L’appui à Bombardier ne doit pas compromettre sa propriété canadienne

Texte signé par Michel Leblanc, président et chef de la direction de la Chambre de commerce du Montréal métropolitain et Françoise Bertrand, présidente et chef de la direction de la Fédération des chambres de commerce du Québec, et publié dans Le Devoir.

Le 27 avril 2016

L’appui à Bombardier ne doit pas compromettre sa propriété canadienne

La question de l’aide financière du gouvernement pour compléter le financement du programme  C Series suscite un vif débat au sein de la communauté d’affaires canadienne. Si l’on en croit ce qui est rapporté dans les médias, les négociations entre le gouvernement et Bombardier semblent soumises à des pressions d’influenceurs dont certains prônent la modification de la structure du capital-actions de l’entreprise. Or, ce geste poserait un grave risque pour le maintien de la propriété canadienne de ce leader mondial et créerait un précédent qui pourrait toucher d’autres fleurons de notre économie. C’est une erreur que le Canada ne peut se permettre.

Protéger Bombardier des acheteurs étrangers
Dans le contexte actuel, où le prix de l’action de l’entreprise et la valeur du dollar canadien sont bas, Bombardier et ses actifs représentent une cible de choix pour les grands avionneurs étrangers. Les actions à droit de vote multiple représentent l’un des seuls remparts face à cette possibilité et à l’activisme de certains actionnaires motivés par les gains à court terme. Transformer les actions à droit de vote multiple en actions ordinaires mettrait sérieusement à risque l’entreprise face à des offres d’achat hostiles.
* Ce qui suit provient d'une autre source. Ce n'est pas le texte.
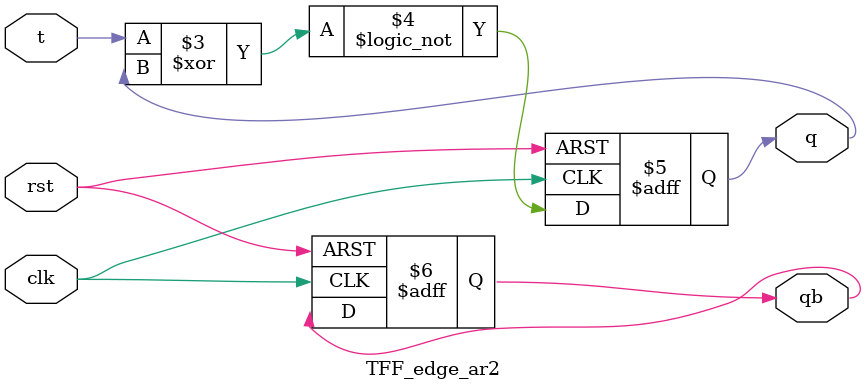
<source format=v>
module TFF_edge_ar2(
    input t,clk,rst,
    output q,qb
);
    reg q,qb;
    always @(posedge clk or negedge rst) begin
        if(~rst)
        begin
          q<=0;
          qb<=1;
        end
        else begin
            q=t^q;
            q=!q;
        end
    end
endmodule
</source>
Les Canadiens doivent s’inquiéter des conséquences qu’aurait ce changement à la structure de gouvernance.  

Un gage de performance et de stabilité
Des études menées par PwC, 5i Research, l’Université de Toronto et IGOPP ont démontré que la performance boursière des entreprises contrôlées par des actions à droit de vote multiple est égale, sinon supérieure à celle des entreprises à contrôle diffus. La structure de gouvernance de Bombardier n’est pas le facteur responsable des défis auxquels l’entreprise a fait face au cours des dernières années. Ces défis sont plutôt liés aux conditions qui prévalent dans l’industrie aéronautique mondiale lorsqu’une entreprise entreprend un projet aussi ambitieux que la C Series. On peut même soutenir que la structure actuelle a permis aux gestionnaires de maintenir le cap sur la vision et les objectifs corporatifs à long terme, et ce, malgré un contexte d’incertitude.
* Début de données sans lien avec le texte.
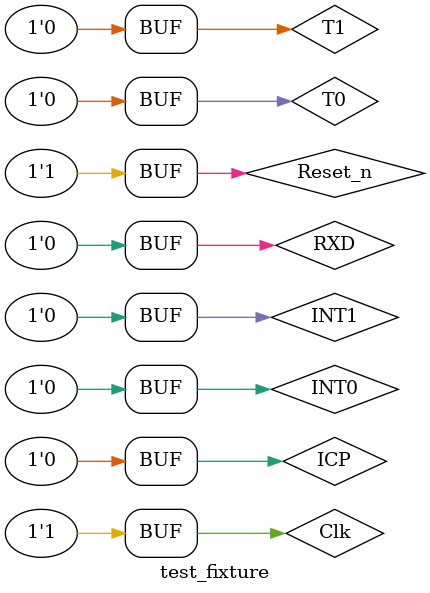
<source format=v>
`timescale 1ns / 100ps


module test_fixture;

	// Inputs
	reg Clk;
	reg Reset_n;
	reg INT0;
	reg INT1;
	reg T0;
	reg T1;
	reg ICP;
	reg RXD;
 
	// Outputs
	wire TXD;
	wire OC;

	// Bidirs
	wire [7:0] Port_B;
	wire [7:0] Port_D;

	// Instantiate the Unit Under Test (UUT)
	A90S2313 uut (
		.Clk(Clk), 
		.Reset_n(Reset_n), 
		.INT0(INT0), 
		.INT1(INT1), 
		.T0(T0), 
		.T1(T1), 
		.ICP(ICP), 
		.RXD(RXD), 
		.TXD(TXD), 
		.OC(OC), 
		.Port_B(Port_B), 
		.Port_D(Port_D)
	);
always begin
		#10		Clk = 0;
		#10		Clk = 1;
	end
	
	initial begin
		// Initialize Inputs
		Clk = 0;
      Reset_n=0;
		INT0 = 0;
		INT1 = 0;
		T0 = 0;
		T1 = 0;
		ICP = 0;
		RXD = 0;

		#100 Reset_n = 1;
     end

      
endmodule


</source>
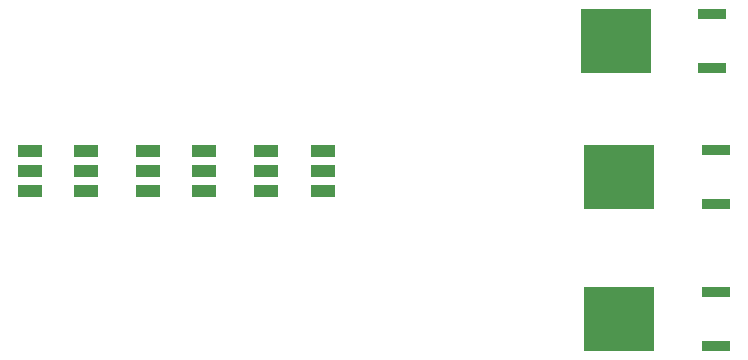
<source format=gbr>
%TF.GenerationSoftware,KiCad,Pcbnew,8.0.6*%
%TF.CreationDate,2024-11-20T23:28:48-08:00*%
%TF.ProjectId,411 Schematic,34313120-5363-4686-956d-617469632e6b,4*%
%TF.SameCoordinates,Original*%
%TF.FileFunction,Paste,Top*%
%TF.FilePolarity,Positive*%
%FSLAX46Y46*%
G04 Gerber Fmt 4.6, Leading zero omitted, Abs format (unit mm)*
G04 Created by KiCad (PCBNEW 8.0.6) date 2024-11-20 23:28:48*
%MOMM*%
%LPD*%
G01*
G04 APERTURE LIST*
%ADD10R,2.489200X0.939800*%
%ADD11R,5.918200X5.511800*%
%ADD12R,2.000000X1.100000*%
G04 APERTURE END LIST*
D10*
%TO.C,Q1*%
X110678800Y-73786000D03*
X110678800Y-69214000D03*
D11*
X102500000Y-71500000D03*
%TD*%
D12*
%TO.C,D2*%
X62600000Y-69300000D03*
X62600000Y-71000000D03*
X62600000Y-72700000D03*
X67400000Y-72700000D03*
X67400000Y-71000000D03*
X67400000Y-69300000D03*
%TD*%
D10*
%TO.C,Q2*%
X110678800Y-85786000D03*
X110678800Y-81214000D03*
D11*
X102500000Y-83500000D03*
%TD*%
D12*
%TO.C,D4*%
X52600000Y-69300000D03*
X52600000Y-71000000D03*
X52600000Y-72700000D03*
X57400000Y-72700000D03*
X57400000Y-71000000D03*
X57400000Y-69300000D03*
%TD*%
D10*
%TO.C,Q3*%
X110413500Y-62286000D03*
X110413500Y-57714000D03*
D11*
X102234700Y-60000000D03*
%TD*%
D12*
%TO.C,D1*%
X72600000Y-69300000D03*
X72600000Y-71000000D03*
X72600000Y-72700000D03*
X77400000Y-72700000D03*
X77400000Y-71000000D03*
X77400000Y-69300000D03*
%TD*%
M02*

</source>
Pourquoi risquer une entreprise si importante?
Bombardier est un fleuron de l’économie québécoise et canadienne. Cette entreprise phare reconnue internationalement génère des retombées économiques annuelles de plus de 12 milliards de dollars au Canada. Elle contribue de façon importante à la balance commerciale du pays avec des exportations totalisant 9,1 milliards de dollars en 2014. Les activités commerciales de Bombardier permettent le maintien d’environ 24 300 emplois au Canada. Sa contribution à la croissance économique du Canada ne fait aucun doute et cet apport doit continuer de croître.

Des mécanismes pour conserver le contrôle de nos entreprises
Nous prenons note que plusieurs voix qui prônent la modification de la structure du capital-actions de Bombardier proviennent du milieu financier de Bay Street. Or, il se trouve que les grandes banques à charte canadiennes qui représentent un des piliers économiques de Toronto jouissent de facto d’un mécanisme de protection face aux offres d’achat étrangères grâce à la Loi sur les banques, qui empêche un seul actionnaire de détenir plus de 10 % des actions. Une grande banque américaine ne pourrait pas s’emparer d’une grande banque canadienne. Nous estimons qu’il est tout autant dans l’intérêt du Canada de limiter le risque de perdre le contrôle canadien de Bombardier.
Bref, il faut sortir de ce débat, car est dans l’intérêt de tout le pays de voir ce fleuron mener à bien l’un des plus ambitieux projets d’innovation commerciale à avoir vu le jour au Canada au cours des dernières décennies.